Noumenon – Marina J. Lostetter

noumenon

Noumenon est la première fiction longue de l’auteure américaine Marina J. Lostetter, publiée en Août 2017. Ce roman connait une suite, Noumenon Infinity, qui est sortie en Août 2018. Cette sortie estivale appelait donc à ce qu’on s’intéresse au premier tome. Dans Noumenon Lostetter s’attaque à l’un des gadgets majeurs de la science-fiction, à savoir l’arche générationnelle. Le sujet n’est pas nouveau et depuis les années 40 de nombreux auteurs ont écrit des romans de SF spatiale sur le sujet : Arthur C. Clarke (Songs of Distant Earth), Robert A. Heinlein (Orphans of the Sky), Brian W. Aldriss (Non-Stop), John Brunner (Lungfish), Harry Harrison (Captive Universe), pour ne citer que ceux-ci, et plus récemment, on peut aussi évoquer Kim Stanley Robinson (Aurora) , Alastair Reynolds (House of Suns) et Adrian Tchaikovsky (Children of Time). La liste est longue, très longue, et on pourrait croire le sujet épuisé. Marina J. Lostetter pense autrement et se lance dans l’aventure. Un soucis tout de même, le livre me semble très fortement inspiré d’Aurora de Kim Stanley Robinson, sorti 2 ans avant.

------------

Veuillez indiquer, d'après la critique de Noumenon, à quelle date est sortie la suite intitulée Noumenon Infinity. Les enregistrements forment un matériau à part, distinct de l'extrait.

------------

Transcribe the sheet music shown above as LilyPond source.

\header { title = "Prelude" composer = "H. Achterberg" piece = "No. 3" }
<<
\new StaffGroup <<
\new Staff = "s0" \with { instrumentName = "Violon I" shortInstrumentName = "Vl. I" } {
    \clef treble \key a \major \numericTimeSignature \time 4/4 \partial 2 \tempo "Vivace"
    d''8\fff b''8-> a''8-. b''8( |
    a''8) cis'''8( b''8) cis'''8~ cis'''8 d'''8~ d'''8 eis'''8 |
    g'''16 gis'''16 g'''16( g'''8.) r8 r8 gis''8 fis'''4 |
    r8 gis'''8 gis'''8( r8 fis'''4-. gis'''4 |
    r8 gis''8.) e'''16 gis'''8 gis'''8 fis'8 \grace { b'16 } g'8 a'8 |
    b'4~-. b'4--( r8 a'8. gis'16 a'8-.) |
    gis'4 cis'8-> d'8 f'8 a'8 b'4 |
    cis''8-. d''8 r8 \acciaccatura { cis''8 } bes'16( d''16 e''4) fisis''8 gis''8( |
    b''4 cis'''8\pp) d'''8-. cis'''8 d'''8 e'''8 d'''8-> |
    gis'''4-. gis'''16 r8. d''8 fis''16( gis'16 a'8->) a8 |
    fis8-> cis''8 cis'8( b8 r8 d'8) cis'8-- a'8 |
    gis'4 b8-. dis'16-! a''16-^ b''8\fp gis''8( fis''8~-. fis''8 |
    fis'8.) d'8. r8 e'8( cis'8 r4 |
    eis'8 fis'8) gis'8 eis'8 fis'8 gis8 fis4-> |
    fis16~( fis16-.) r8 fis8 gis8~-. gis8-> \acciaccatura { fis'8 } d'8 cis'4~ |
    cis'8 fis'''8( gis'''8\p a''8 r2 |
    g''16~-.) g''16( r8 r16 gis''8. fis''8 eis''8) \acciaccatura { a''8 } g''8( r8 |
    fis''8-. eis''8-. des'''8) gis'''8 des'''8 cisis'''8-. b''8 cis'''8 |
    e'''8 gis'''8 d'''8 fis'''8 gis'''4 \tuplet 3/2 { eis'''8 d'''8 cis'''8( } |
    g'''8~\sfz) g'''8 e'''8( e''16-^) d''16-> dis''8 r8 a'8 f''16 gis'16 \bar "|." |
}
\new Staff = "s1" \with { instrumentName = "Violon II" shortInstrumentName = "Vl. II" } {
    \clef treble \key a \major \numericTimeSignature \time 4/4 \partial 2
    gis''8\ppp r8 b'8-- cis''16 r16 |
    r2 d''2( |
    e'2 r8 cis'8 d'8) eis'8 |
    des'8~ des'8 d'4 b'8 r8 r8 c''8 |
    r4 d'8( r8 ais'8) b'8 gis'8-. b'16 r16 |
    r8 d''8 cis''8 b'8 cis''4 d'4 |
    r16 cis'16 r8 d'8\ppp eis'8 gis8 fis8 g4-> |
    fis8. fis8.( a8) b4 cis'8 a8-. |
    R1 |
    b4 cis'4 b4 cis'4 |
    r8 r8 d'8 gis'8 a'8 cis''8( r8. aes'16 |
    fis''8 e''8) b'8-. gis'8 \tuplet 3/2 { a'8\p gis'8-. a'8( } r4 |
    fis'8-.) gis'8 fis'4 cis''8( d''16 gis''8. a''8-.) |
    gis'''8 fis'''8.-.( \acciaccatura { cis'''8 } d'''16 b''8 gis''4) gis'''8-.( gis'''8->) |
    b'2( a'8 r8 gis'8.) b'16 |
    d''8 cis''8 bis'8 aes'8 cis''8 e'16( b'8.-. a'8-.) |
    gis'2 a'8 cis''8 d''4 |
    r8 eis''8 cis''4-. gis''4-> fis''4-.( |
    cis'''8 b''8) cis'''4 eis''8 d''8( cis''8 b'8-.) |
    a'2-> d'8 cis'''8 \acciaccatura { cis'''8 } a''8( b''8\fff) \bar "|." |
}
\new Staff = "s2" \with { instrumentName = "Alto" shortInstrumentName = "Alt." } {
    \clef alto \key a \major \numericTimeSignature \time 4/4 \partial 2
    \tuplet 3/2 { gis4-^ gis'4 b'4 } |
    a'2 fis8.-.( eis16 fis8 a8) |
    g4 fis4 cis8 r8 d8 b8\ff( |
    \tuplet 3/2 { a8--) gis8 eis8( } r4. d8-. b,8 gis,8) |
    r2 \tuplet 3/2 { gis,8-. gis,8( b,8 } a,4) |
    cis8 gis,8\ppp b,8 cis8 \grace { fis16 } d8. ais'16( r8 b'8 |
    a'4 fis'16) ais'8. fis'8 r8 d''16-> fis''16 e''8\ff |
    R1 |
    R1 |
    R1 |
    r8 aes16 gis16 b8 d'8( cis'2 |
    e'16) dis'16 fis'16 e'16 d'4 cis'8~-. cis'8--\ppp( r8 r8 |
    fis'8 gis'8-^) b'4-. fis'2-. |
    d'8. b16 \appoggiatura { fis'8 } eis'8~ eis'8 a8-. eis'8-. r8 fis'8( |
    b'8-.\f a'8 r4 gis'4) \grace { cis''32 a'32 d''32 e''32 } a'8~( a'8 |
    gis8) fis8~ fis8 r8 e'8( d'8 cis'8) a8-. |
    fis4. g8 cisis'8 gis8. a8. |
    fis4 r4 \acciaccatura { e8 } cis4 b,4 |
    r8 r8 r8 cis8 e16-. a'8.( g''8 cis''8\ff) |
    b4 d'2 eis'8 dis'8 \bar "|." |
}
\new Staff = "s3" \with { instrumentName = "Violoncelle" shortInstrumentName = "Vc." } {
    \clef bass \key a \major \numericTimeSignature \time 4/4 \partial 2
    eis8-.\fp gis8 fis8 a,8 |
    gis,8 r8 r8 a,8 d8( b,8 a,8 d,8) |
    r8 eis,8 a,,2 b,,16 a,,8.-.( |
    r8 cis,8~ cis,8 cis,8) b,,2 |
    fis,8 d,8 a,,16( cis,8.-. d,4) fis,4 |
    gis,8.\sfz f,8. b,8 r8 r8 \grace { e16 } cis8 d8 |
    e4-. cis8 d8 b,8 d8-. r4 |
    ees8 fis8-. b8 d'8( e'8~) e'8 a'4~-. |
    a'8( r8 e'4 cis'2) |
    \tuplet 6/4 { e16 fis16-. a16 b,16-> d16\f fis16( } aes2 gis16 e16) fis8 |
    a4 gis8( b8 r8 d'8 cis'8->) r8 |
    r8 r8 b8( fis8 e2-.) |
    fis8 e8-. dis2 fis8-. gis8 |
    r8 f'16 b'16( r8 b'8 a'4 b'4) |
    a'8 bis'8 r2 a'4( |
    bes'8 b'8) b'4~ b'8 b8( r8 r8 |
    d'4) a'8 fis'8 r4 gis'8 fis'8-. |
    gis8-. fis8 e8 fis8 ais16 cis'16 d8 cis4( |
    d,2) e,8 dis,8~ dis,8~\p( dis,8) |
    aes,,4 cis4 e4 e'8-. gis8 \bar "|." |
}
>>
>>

------------

● RÉSULTAT OBTENU:
Noumenon Infinity est sortie en août 2018.